À voir notre monde, il ne manque pas de candidats à l’anti-procréationisme, y compris chez les athées qui y voient un moyen de rendre à cette planète toutes ses chances de survie et de poursuite de son évolution, largement compromise par l’espèce humaine et ses débordements.
Quelques écrivains et philosophes s’en sont fait les hérauts parmi lesquels nous retrouvons sans surprise Arthur Schopenhauer et Émil Cioran.

Mais la société se doit de combattre une dérive qui met en péril son avenir. La procréation est une fonction vitale de l’homme comme je le disais en introduction à mon propos.

Donc, si la société voit croître des mouvements laïcs ou religieux prônant une telle voie de salut, nul doute qu’elle prendra des mesures de plus en plus coercitives pour les contrer.
Car, son incapacité à invalider les thèses anti-procréationistes — toutes parfaitement basées sur une logique imparable — ne peut autoriser d’autre voie de recours que la violence qui est une des bases de son fonctionnement.
C’est bien aussi pour cela que le catharisme fut réduit au silence et, faute d’avoir été aussi bien éradiqué que le marcionisme ou intégré que le paulinisme, il n’en reste pas moins que la tolérance à sa résurgence restera toujours fort limitée.

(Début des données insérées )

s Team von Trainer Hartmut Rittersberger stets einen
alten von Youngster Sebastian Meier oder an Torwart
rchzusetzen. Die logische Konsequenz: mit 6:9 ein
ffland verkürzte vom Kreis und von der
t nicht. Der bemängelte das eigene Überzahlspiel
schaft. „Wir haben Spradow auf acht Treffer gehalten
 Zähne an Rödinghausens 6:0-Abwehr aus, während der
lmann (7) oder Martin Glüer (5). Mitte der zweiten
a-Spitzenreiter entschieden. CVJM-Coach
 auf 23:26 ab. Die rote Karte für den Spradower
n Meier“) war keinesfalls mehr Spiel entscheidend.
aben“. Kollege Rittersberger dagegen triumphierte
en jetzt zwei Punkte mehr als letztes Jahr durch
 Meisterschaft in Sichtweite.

Le catharisme et la procréation

Le catharisme n’est pas dupe des intentions du démiurge qui a abusé Abraham. Le Christ est venu rappeler que ce monde n’est pas celui de Dieu et que cette création n’est même pas une pâle copie de la création divine, éternelle et parfaite dans le Bien, ignorante du Mal et de la corruption.

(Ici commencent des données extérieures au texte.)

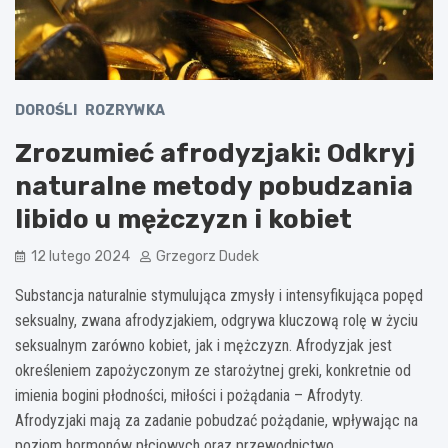
DOROŚLI
ROZRYWKA
Zrozumieć afrodyzjaki: Odkryj
naturalne metody pobudzania
libido u mężczyzn i kobiet
12 lutego 2024
Grzegorz Dudek
Substancja naturalnie stymulująca zmysły i intensyfikująca popęd
seksualny, zwana afrodyzjakiem, odgrywa kluczową rolę w życiu
seksualnym zarówno kobiet, jak i mężczyzn. Afrodyzjak jest
określeniem zapożyczonym ze starożytnej greki, konkretnie od
imienia bogini płodności, miłości i pożądania – Afrodyty.
Afrodyzjaki mają za zadanie pobudzać pożądanie, wpływając na
poziom hormonów płciowych oraz przewodnictwo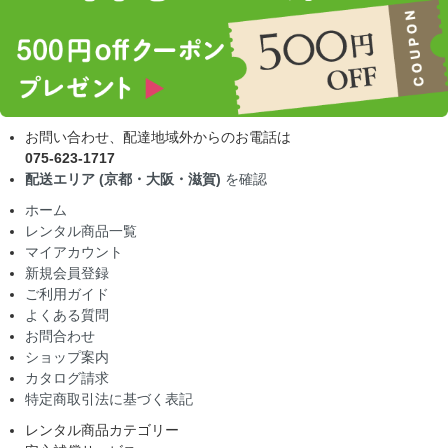
お問い合わせ、配達地域外からのお電話は
075-623-1717
配送エリア (京都・大阪・滋賀)
を確認
ホーム
レンタル商品一覧
マイアカウント
新規会員登録
ご利用ガイド
よくある質問
お問合わせ
ショップ案内
カタログ請求
特定商取引法に基づく表記
レンタル商品カテゴリー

Si les esprits créés par Dieu sont issus de toute éternité de son émanation, les corps de la création démiurgiques sont postérieurs à leur créateur, donc limités dans le temps, et d’une imperfection dramatique que nous constatons quotidiennement.

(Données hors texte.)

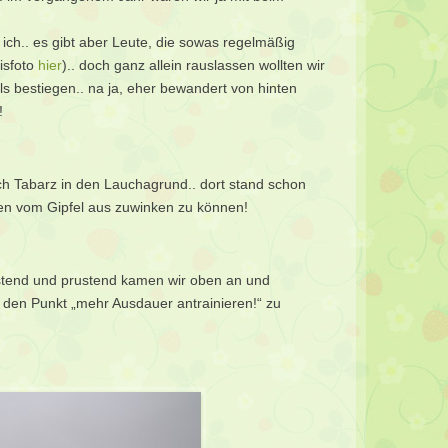
ich.. es gibt aber Leute, die sowas regelmäßig
isfoto
hier
).. doch ganz allein rauslassen wollten wir
ls bestiegen.. na ja, eher bewandert von hinten
!
ach Tabarz in den Lauchagrund.. dort stand schon
hnen vom Gipfel aus zuwinken zu können!
hustend und prustend kamen wir oben an und
14 den Punkt „mehr Ausdauer antrainieren!“ zu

Il ne fait donc aucun doute que le salut n’a rien à attendre de la chair. L’espoir puéril nourrit par certains d’une sublimation des corps à l’heure du jugement dernier est littéralement délirant.
Même les plus limités des apôtres préféraient envisager que les esprit ayant chuté avaient en fait abandonné leur corps spirituel dans un des ciels constituant le firmament pour revêtir l’enveloppe glébeuse imposée par le démiurge, le fameux corps d’oubli.
Les plus cohérents et logiques chrétiens considéraient eux, que la création divine ne connaissait que l’esprit. Purement spirituelle, elle n’avait nul besoin de corps — fussent-ils spirituels — et les corps glébeux n’avaient qu’un avenir, le néant.
C’est pour cela que les cathares attachaient peu d’intérêt à l’avenir de leur corps et que les « pompes funèbres cathares » qui s’affichent aujourd’hui ne peuvent prêter qu’à rire.

Pour les bons chrétiens, la pulsion de reproduction n’a donc qu’un seul objectif, maintenir vaille que vaille la création démiurgique instaurée par la mauvais principe.
C’est pour cela qu’il faut comprendre que, l’engagement dans la voie de justice et de vérité ne peut s’imaginer qu’en corrélation étroite avec un abandon total de toute pulsion sexuelle et une chasteté sans faille.
Mais, contrairement aux prêtres et aux moines catholiques, cet abandon ne peut être vécu comme un sacrifice fait à l’amour de son Dieu. Il s’agit en fait d’une libération spirituelle qui permet l’expansion de l’esprit au détriment du corps.
Si ce sentiment n’est pas prégnant chez le postulant, il lui faut admettre qu’il n’est pas encore prêt pour entamer le chemin.